Nada habitaba en aquella mesita. Ambos cajones estaban completamente vacíos…

El padre continuaba ofreciéndome más y más dinero vía telefónica. Me gustaba al menos no sentir silencio ante tanto vacío.

—Aceptaré el caso —dije finalmente.

—Gracias, gracias, gracias… —repitió sin cesar.

No sé cuántos «gracias» llegó a decir. Sé que estaba rompiendo el código, pero me daba igual. Lo que era seguro es que no podía pasar una noche más en aquella casa repleta de cajones vacíos medio abiertos.

Me daba pánico. Un pánico atroz.

—¿Dónde vive?

No era una pregunta al azar, simplemente no deseaba que aquella desaparición hubiera pasado en mi ciudad. Necesitaba ir más lejos, a algún lugar donde el olor de la pérdida no me alcanzara.

—Capri —contestó—. Si quiere puedo mandarle a su mail toda la información que tengo sobre mi hijo. Me han dado un mail, no sé si es correcto o si prefiere un fax…

Ya no le escuchaba, aunque le contestaba. Le daba datos sobre lo que tenía que mandarme, dónde y de qué manera. De mis tarifas y del tipo de transporte que necesitaba… Pero no le prestaba ninguna atención a lo que me decía, me había quedado tocado al saber que debía volver a Capri. Había estado una vez, justo cuando tenía trece años. Aquella isla me salvó.

Y ahora tenía que regresar a Capri, justo cuando volvía a estar tan perdido y tan solo… Era increíble cómo esa isla siempre me rescataba de mi península cuando ésta se hundía ante mí.

Y es que en Capri pasé los días finales de mi niñez-adolescencia. Y no porque me hiciera mayor, sino porque de alguna manera crecí…

Está bien, os hablaré de Capri… Y os hablaré de George, la persona que marcó ese final de mi niñez…

Yo tenía trece años la primera y única vez que fui a Capri.

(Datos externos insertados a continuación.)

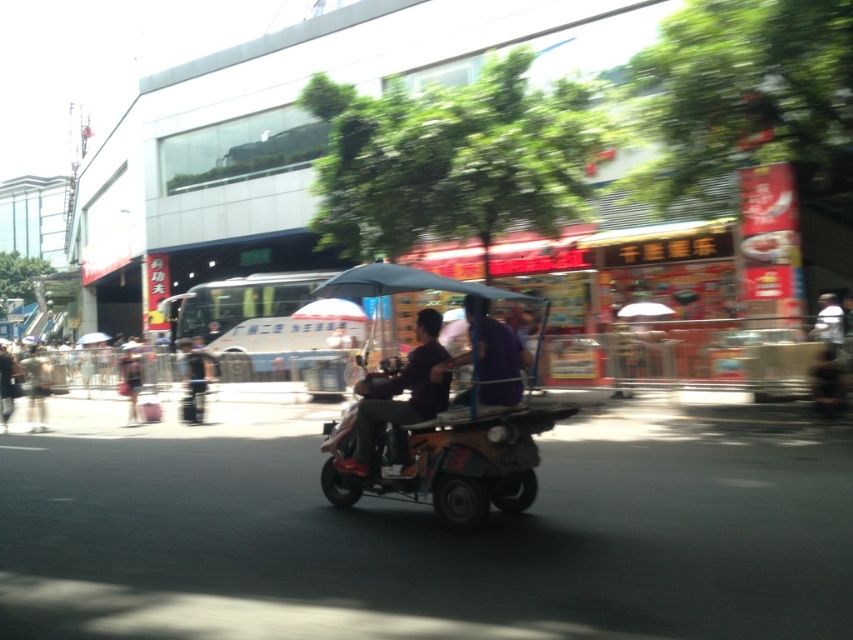
Which is more to the right, purple matte shirt at center or dark gray pants at left?

Positioned to the right is purple matte shirt at center.

Is purple matte shirt at center further to the viewer compared to dark gray pants at left?

That is False.

I want to click on purple matte shirt at center, so click(x=488, y=356).

Is dark purple shirt at center further to camera compared to black fabric suitcase at left?

No, dark purple shirt at center is in front of black fabric suitcase at left.

Is dark purple shirt at center to the left of black fabric suitcase at left from the viewer's perspective?

In fact, dark purple shirt at center is to the right of black fabric suitcase at left.

Find the location of a particular element. dark purple shirt at center is located at coordinates (399, 392).

Locate an element on the screen. dark purple shirt at center is located at coordinates (399, 392).

Can you confirm if dark purple shirt at center is positioned to the left of purple matte shirt at center?

Indeed, dark purple shirt at center is positioned on the left side of purple matte shirt at center.

Which is below, dark purple shirt at center or purple matte shirt at center?

dark purple shirt at center is lower down.

Who is more distant from viewer, (399, 404) or (477, 392)?

Point (399, 404)

Locate an element on the screen. Image resolution: width=853 pixels, height=640 pixels. dark purple shirt at center is located at coordinates (399, 392).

Hacía tres que había perdido mis amígdalas y la verdad es que no las echaba nada de menos.

El gran cambio durante esos tres años fue una marca roja que me apareció a un lado de la cara… y que aumentaba con mi vergüenza.

A veces tenía la sensación de ser un payaso medio maquillado, y la verdad es que no era el único que lo pensaba.

En el colegio algunos me llamaban «payasito enano». Decían que era un payasito y no un payaso porque me faltaba el otro colorete. Lo de enano ya os lo explicaré más tarde…

Por esa mierda de mote y porque intentaban pintarme ese otro colorete con un rotulador, me peleaba cada dos por tres con aquellos que me vejaban… Pero nunca he sido ni fuerte ni alto ni buen luchador, así que casi siempre perdía esas batallas.

Muchas veces llegaba a casa con el ojo morado encima del colorete rojo. Mis padres sufrían e intentaban animarme. Pero ellos eran como yo…

Ahora lo veo cómico. En el pasado no lo fue en absoluto, pero ahora sí que me lo parece. El paso del tiempo acostumbra a dar un toque cómico a lo que tan sólo fue dramático.

El día que acabé con los dos ojos morados y unas costillas rotas fue el día que decidí que me marcharía de casa.

Odiaba mi vida en el colegio. Mis padres, aunque me comprendían, no podían ayudarme. Bastante tenían con lidiar con sus problemas. Ya os contaré.

Recuerdo que un día que ellos estaban de viaje llené una pequeña mochila y decidí marcharme a algún lugar donde no te pusieran los ojos morados. Sabía que debía existir alguno, aunque tampoco estaba muy seguro de ello.

Pero no llegué a partir. Justo cuando salía por la puerta me encontré a la policía. Jamás imaginé que pudieran estar al tanto de los planes de un crío e impedir su huida antes de que se produjese… Pero no era a por mí a por quien venían, sino por mis padres, por una mala noticia que debían darme relacionada con ellos…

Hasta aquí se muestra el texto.